Employees of small businesses will be able to do one-stop comparison shopping for an affordable insurance plan that offers lower rates, stable pricing from year to year and a choice of quality plans.
Those who are employed by small businesses but who do not receive insurance through their employer and are on the exchange will have access to sliding-scale tax credits to help pay their premiums. Effective in 2014, for those with access to the exchange, sliding scale tax credits are provided to individuals and families up to 400% of poverty. That means the tax credits phase out completely for an individual with $43,320 in income and a family of four with $88,200 in income.
Simple Cafeteria Plans
To encourage more employers to offer tax-free benefits to their employees, including those related to health insurance coverage, the new law relaxes the cafeteria plan rules. It does so by carving out a safe harbor from the nondiscrimination requirements for cafeteria plans, those arrangements under which employees can choose their own benefits.
For tax years beginning after 2010, a new employee benefit cafeteria plan to be known as a Simple Cafeteria Plan would be established. This plan would be subject to eased participation restrictions so small businesses could provide tax-free benefits to their employees; it would include self-employed individuals as qualified employees.
Additional Tax on High Wage Earners
To help pay for making health insurance affordable for small businesses and the middle class, the new law includes an increase in taxes for high earners. Specifically, for tax years beginning after Dec. 31, 2012, the hospital insurance or “HI” tax rate will be increased by 0.9 percentage points on an individual taxpayer earning over $200,000 ($250,000 for married couples filing jointly); these figures are not indexed for inflation.
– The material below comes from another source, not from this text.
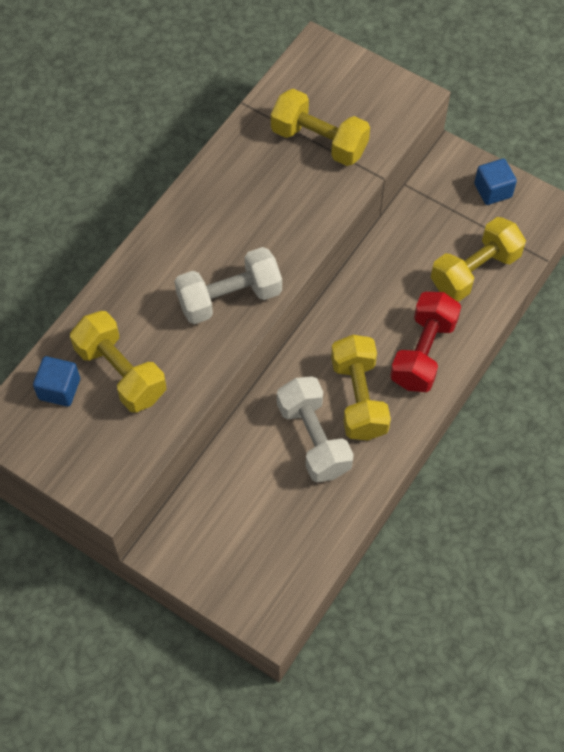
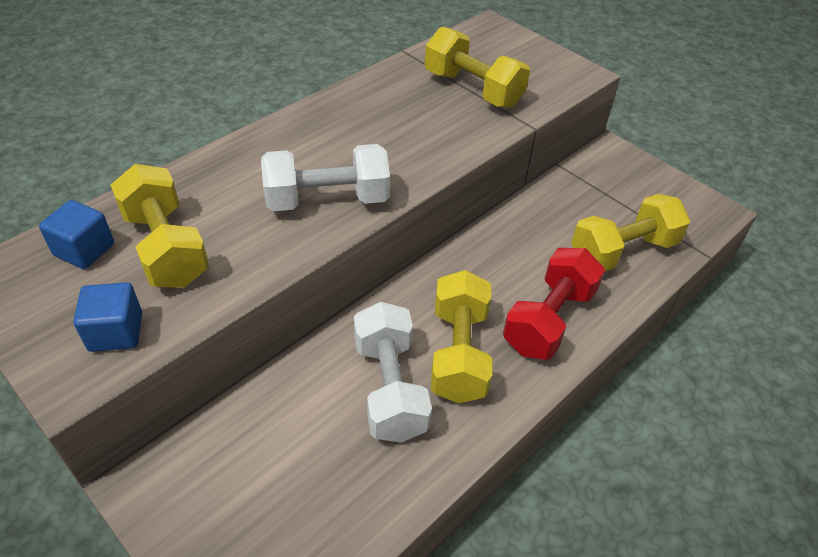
camera: 10 degrees right, 15 degrees down
blue cube [474,159,517,205] -> blue cube moved to [74,282,142,352]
Also added is a hospital insurance tax on unearned income.
New Limit on Health Plan Contributions
The owners, operators, managers and executives of many convenience store businesses, as well as their employees, have long utilized both flexible spending accounts (FSAs) and health savings accounts (HSAs) to pay for medical expenses with pretax dollars.
An HSA goes along with a high-deductible insurance policy and gives individuals a tax deduction for money saved that can be used for healthcare expenses. An FSA has similar tax advantages, but contributions to it are deducted from an employee’s salary. Money in the account must be used by the end of the year.
The new law modifies the definition of qualified medical expenses for health FSAs and HSAs to conform them to the de
finition used for the medical expense itemized deduction (excluding over-the-counter medicines unless prescribed by a healthcare professional) beginning in 2011. The law also caps health FSA contributions at $2,500 per year after 2012, which is indexed annually for inflation after 2013.
There are also increases in the additional tax on non-qualified distributions from health savings accounts from 10-20% and from Archer MSAs from 15-20%. And as mentioned, the amount of contributions to health FSAs will be limited to $2,500 per year, effective for tax years beginning after Dec. 31, 2012. The dollar amount would be inflation indexed after 2013.
New Reporting Responsibilities
For tax years beginning after Dec. 31, 2010, employers will have to disclose the value of the benefit provided by them for each employee’s health insurance coverage on the employee’s annual W-2 form. Plus, a convenience store chain, franchise or independent paying any amount greater than $600 during the year to incorporated suppliers would have to file an information report with each provider and with the IRS effective for payments made after Dec. 31, 2011.
Many of the changes in the new law’s more than 2,400 pages, such as requiring most people to have health insurance and employers to provide coverage, will take at least two years to go into effect. Will you and your c-store business be ready?